# [What is required]
Gather every line of the items below that contains the word "white", and copy each one out in full. Case counts.

# Start of Provided records

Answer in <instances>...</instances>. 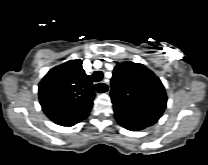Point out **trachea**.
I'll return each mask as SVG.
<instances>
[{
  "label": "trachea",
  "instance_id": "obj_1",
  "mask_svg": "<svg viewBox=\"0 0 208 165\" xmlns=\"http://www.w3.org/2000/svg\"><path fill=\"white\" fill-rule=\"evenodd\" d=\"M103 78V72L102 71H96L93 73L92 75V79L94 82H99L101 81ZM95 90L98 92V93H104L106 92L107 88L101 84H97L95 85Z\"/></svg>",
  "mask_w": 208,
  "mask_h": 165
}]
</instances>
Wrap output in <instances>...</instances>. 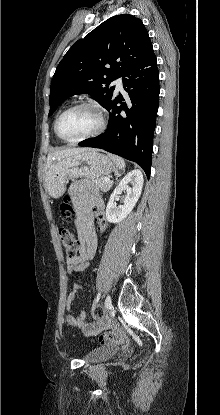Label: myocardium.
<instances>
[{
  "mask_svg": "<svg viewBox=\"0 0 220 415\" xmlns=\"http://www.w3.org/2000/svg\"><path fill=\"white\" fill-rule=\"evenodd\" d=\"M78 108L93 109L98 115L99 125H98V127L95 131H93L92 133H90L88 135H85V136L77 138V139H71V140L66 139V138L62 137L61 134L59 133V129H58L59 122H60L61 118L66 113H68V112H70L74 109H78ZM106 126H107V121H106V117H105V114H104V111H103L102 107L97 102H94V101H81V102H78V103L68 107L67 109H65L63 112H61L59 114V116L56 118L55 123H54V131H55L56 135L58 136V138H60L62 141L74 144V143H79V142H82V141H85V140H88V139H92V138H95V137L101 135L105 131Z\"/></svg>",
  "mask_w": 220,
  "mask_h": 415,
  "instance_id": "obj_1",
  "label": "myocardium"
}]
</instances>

# End of Provided records

# [Final result]
  "mask_svg": "<svg viewBox=\"0 0 208 165\" xmlns=\"http://www.w3.org/2000/svg\"><path fill=\"white\" fill-rule=\"evenodd\" d=\"M103 78V72L102 71H96L93 73L92 75V79L94 82H99L101 81ZM95 90L98 92V93H104L106 92L107 88L101 84H97L95 85Z\"/></svg>",
  "mask_svg": "<svg viewBox=\"0 0 220 415\" xmlns=\"http://www.w3.org/2000/svg\"><path fill=\"white\" fill-rule=\"evenodd\" d=\"M78 108L93 109L98 115L99 125H98V127L95 131H93L92 133H90L88 135H85V136L77 138V139H71V140L66 139V138L62 137L61 134L59 133V129H58L59 122H60L61 118L66 113H68V112H70L74 109H78ZM106 126H107V121H106V117H105V114H104V111H103L102 107L97 102H94V101H81V102H78V103L68 107L67 109H65L63 112H61L59 114V116L56 118L55 123H54V131H55L56 135L58 136V138H60L62 141L74 144V143H79V142H82V141H85V140H88V139H92V138H95V137L101 135L105 131Z\"/></svg>",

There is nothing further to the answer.